Когда-то в этом доме жила сестра, которую я любил. Здесь мы отпраздновали её свадьбу. Каждый выходной день я приходил сюда, учлёт в синей спецовке, мечтавший о счастье великих открытий. Здесь мы с Катей всегда останавливались, когда приезжали в Ленинград, и, когда бы мы ни приехали, в этом доме нас принимали как самых близких и дорогих друзей. В этом доме Катя прожила больше года, когда я дрался в Испании. В этом доме она жила теперь, во время блокады, страдая от голода и холода, работая и помогая другим, распространяя на других свет своей чистоты и душевной силы. Где же она? Ужас охватил меня. Я сжал зубы, чтобы удержать дрожь.
В эту минуту послышался детский голос, и в проломе стены, как раз над моей головой, показался мальчик лет двенадцати, смуглый и широкоскулый.

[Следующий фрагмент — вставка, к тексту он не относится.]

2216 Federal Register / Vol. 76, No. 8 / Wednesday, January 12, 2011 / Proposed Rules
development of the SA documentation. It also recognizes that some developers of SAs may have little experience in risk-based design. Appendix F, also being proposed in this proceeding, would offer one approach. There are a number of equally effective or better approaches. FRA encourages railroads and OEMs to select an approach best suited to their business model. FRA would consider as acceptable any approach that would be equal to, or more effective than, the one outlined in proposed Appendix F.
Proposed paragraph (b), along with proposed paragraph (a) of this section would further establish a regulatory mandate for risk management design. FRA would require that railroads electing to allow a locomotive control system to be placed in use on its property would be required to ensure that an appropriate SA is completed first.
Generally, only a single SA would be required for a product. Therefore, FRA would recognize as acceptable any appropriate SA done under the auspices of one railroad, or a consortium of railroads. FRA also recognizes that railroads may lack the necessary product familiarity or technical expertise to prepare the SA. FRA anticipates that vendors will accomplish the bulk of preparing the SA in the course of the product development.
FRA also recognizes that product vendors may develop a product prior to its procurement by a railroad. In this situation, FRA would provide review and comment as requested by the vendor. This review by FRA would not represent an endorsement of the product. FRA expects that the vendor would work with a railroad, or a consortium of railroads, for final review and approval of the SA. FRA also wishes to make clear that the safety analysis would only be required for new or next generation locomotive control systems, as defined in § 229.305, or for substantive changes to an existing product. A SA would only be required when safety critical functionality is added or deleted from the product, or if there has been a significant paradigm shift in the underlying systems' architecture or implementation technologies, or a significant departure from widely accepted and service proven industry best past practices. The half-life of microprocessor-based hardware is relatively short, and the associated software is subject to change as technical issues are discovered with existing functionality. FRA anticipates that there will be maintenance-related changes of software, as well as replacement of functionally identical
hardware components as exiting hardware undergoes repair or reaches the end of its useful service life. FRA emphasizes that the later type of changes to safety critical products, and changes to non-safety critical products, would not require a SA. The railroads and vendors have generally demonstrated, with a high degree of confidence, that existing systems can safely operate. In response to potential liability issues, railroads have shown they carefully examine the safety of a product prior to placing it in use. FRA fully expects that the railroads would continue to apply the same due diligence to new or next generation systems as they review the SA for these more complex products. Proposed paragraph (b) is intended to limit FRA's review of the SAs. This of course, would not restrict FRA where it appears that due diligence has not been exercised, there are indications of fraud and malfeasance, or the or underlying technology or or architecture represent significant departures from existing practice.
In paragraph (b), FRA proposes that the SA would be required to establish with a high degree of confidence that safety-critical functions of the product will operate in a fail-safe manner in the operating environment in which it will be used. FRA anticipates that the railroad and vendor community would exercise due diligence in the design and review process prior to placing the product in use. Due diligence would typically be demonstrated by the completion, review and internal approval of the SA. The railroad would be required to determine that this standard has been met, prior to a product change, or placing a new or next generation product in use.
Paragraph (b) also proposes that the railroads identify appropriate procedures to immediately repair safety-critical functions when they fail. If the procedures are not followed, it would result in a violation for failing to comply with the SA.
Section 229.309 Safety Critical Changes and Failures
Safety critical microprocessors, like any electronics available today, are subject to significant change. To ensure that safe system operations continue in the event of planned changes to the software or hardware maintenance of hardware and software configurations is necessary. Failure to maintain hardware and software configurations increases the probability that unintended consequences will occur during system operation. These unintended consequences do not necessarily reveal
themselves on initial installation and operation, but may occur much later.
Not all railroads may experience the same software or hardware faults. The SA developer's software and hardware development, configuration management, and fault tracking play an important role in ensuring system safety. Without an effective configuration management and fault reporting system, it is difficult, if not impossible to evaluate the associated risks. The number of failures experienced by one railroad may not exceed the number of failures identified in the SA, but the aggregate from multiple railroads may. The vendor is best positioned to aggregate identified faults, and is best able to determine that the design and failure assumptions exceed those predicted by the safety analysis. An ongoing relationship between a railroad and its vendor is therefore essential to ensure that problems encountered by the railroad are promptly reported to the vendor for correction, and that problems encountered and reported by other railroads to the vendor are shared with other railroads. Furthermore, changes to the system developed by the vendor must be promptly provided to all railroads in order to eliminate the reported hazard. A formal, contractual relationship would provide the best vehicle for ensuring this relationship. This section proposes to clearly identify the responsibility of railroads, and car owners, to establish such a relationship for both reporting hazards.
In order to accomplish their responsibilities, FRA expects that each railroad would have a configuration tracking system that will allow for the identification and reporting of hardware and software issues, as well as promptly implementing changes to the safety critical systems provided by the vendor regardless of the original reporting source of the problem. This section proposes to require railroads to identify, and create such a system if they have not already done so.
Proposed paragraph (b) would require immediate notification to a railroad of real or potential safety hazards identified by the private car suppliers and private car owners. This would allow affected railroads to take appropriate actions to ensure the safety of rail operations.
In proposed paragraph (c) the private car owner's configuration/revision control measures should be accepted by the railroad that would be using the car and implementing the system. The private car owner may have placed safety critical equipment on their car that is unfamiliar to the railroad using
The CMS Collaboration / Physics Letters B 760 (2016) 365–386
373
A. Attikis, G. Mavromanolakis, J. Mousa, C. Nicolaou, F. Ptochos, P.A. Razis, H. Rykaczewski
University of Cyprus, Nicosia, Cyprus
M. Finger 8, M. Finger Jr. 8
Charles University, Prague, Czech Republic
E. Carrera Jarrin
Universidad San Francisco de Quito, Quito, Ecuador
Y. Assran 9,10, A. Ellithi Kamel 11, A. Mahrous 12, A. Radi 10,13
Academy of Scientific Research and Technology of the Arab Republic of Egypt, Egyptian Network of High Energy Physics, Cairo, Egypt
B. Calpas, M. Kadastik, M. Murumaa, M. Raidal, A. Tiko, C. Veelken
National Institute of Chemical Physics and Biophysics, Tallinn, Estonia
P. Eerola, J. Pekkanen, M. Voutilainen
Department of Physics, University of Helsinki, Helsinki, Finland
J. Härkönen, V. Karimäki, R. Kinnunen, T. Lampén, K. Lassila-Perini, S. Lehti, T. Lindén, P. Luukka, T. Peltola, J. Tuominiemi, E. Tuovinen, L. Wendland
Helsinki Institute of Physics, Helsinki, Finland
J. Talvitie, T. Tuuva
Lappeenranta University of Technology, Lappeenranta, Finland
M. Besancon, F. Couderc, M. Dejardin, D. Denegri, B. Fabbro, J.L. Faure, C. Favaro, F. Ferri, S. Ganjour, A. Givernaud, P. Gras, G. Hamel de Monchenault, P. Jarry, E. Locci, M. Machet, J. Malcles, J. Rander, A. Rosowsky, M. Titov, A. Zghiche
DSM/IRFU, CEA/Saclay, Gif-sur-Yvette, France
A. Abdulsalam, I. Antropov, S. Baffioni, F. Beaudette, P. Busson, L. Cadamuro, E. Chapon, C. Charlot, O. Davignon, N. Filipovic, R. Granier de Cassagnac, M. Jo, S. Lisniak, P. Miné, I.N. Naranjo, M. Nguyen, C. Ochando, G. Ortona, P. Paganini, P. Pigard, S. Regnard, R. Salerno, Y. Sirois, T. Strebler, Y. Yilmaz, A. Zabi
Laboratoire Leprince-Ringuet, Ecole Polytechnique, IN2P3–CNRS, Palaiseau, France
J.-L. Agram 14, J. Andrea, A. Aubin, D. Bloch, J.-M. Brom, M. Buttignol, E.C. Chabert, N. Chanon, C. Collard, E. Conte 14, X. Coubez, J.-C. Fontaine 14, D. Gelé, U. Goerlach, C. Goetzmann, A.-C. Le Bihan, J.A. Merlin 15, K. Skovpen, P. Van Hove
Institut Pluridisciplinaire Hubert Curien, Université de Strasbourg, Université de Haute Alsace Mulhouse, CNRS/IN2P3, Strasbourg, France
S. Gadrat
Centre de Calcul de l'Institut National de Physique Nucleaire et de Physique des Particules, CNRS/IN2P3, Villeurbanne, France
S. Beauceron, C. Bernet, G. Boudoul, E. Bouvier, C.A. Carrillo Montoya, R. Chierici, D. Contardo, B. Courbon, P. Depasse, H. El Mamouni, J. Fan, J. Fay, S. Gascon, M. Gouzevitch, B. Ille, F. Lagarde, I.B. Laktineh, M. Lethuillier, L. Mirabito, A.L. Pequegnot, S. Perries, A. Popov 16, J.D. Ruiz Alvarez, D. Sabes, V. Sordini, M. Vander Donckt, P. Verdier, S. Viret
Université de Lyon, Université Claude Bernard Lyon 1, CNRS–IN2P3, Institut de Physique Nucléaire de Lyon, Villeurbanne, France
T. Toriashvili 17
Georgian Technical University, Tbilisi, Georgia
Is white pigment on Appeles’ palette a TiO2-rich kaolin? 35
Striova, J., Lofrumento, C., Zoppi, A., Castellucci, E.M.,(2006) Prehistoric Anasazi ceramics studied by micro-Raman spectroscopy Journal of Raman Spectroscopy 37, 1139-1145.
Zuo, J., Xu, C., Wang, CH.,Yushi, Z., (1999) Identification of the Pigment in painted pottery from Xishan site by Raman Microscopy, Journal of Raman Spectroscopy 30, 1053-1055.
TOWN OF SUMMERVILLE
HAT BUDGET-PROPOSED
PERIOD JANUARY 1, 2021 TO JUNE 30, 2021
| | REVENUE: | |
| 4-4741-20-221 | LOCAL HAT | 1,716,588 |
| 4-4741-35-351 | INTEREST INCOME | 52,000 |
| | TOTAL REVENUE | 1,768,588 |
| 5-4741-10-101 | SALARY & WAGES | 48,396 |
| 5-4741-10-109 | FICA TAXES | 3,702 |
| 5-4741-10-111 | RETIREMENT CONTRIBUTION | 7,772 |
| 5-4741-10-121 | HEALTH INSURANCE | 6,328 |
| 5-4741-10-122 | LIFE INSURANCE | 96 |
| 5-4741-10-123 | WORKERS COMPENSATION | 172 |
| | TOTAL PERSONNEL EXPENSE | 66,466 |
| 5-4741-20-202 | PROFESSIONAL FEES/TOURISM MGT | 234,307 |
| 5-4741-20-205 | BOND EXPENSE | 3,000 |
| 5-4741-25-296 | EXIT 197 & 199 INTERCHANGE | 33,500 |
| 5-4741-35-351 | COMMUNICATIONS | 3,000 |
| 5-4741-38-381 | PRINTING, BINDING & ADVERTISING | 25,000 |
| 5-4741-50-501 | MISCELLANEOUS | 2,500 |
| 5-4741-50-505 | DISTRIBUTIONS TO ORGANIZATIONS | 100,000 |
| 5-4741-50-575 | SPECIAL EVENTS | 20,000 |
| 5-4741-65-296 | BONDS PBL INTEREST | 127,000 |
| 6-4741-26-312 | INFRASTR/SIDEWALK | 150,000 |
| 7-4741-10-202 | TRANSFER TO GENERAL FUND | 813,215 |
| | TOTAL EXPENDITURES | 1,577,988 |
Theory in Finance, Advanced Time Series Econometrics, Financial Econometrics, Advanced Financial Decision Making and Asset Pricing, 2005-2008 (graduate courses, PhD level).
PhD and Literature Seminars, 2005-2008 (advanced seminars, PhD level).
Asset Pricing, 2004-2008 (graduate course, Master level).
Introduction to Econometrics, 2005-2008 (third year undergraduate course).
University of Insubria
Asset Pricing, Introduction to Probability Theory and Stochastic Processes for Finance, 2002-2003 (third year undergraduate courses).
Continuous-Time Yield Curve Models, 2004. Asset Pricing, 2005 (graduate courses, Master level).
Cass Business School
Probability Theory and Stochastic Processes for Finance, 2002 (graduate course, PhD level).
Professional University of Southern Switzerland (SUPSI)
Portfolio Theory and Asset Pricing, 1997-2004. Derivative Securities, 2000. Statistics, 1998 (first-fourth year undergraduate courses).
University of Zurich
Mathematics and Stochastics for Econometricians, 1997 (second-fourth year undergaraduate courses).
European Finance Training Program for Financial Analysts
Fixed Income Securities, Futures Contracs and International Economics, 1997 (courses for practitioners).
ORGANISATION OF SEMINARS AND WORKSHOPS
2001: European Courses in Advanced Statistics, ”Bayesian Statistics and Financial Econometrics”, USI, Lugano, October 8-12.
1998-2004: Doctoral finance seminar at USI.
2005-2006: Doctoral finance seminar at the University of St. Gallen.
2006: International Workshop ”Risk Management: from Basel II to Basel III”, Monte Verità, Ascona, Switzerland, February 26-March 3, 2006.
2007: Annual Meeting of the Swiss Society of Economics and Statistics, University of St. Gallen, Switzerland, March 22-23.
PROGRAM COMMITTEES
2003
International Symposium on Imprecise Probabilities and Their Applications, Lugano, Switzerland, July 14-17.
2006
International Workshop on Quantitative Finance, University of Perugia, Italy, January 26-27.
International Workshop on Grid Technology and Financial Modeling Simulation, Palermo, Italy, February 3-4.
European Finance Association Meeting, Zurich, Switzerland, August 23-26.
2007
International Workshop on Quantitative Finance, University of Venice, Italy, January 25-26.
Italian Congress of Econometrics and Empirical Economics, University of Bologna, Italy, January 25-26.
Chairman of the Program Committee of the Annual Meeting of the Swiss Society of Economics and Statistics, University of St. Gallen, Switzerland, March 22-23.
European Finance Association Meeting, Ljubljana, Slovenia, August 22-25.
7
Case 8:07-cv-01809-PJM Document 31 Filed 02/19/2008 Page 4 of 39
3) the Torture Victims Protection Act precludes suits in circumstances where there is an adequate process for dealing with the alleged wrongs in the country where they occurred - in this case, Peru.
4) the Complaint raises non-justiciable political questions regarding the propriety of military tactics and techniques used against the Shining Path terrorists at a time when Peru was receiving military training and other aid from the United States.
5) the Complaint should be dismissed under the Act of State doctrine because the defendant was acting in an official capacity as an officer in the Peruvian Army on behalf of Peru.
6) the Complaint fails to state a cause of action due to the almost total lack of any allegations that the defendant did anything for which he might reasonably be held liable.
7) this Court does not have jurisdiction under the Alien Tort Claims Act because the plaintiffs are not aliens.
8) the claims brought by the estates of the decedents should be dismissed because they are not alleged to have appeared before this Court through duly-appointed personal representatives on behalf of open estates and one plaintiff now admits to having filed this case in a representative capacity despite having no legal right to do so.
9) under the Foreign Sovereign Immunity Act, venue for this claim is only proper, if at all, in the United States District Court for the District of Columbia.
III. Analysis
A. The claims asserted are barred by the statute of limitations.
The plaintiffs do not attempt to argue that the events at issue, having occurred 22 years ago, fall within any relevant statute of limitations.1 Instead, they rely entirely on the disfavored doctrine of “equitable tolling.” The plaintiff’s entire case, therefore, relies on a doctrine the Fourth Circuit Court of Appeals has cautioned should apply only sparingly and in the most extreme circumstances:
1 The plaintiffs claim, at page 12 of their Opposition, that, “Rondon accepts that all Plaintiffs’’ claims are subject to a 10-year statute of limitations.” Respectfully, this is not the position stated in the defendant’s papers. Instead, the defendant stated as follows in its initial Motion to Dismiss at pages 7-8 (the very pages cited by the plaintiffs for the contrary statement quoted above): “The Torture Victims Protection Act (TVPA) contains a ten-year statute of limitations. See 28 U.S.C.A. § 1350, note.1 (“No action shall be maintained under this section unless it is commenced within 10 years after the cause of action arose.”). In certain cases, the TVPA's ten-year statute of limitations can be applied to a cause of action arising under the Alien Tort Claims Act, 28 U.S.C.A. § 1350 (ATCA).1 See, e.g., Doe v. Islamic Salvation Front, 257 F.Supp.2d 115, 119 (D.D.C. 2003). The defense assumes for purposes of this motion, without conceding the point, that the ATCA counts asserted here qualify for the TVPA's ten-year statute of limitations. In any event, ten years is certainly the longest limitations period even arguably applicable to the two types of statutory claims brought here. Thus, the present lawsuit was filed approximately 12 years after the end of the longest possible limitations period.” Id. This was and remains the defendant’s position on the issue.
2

— Вам кого, товарищ командир?
— Ты здесь живёшь?
— Точно.
— Один?
— Зачем — один? С матерью.
— А мать сейчас дома?
— Дома.
Он показал мне, как пройти, — в одном месте по узкой доске над провалом, — и через несколько минут я беседовал с его матерью, усталой женщиной с расплывающимися глазами — татаркой, как я понял с первого её слова. Это была дворничиха дома № 79, и она, разумеется, отлично знала и Розалию Наумовну и Катю.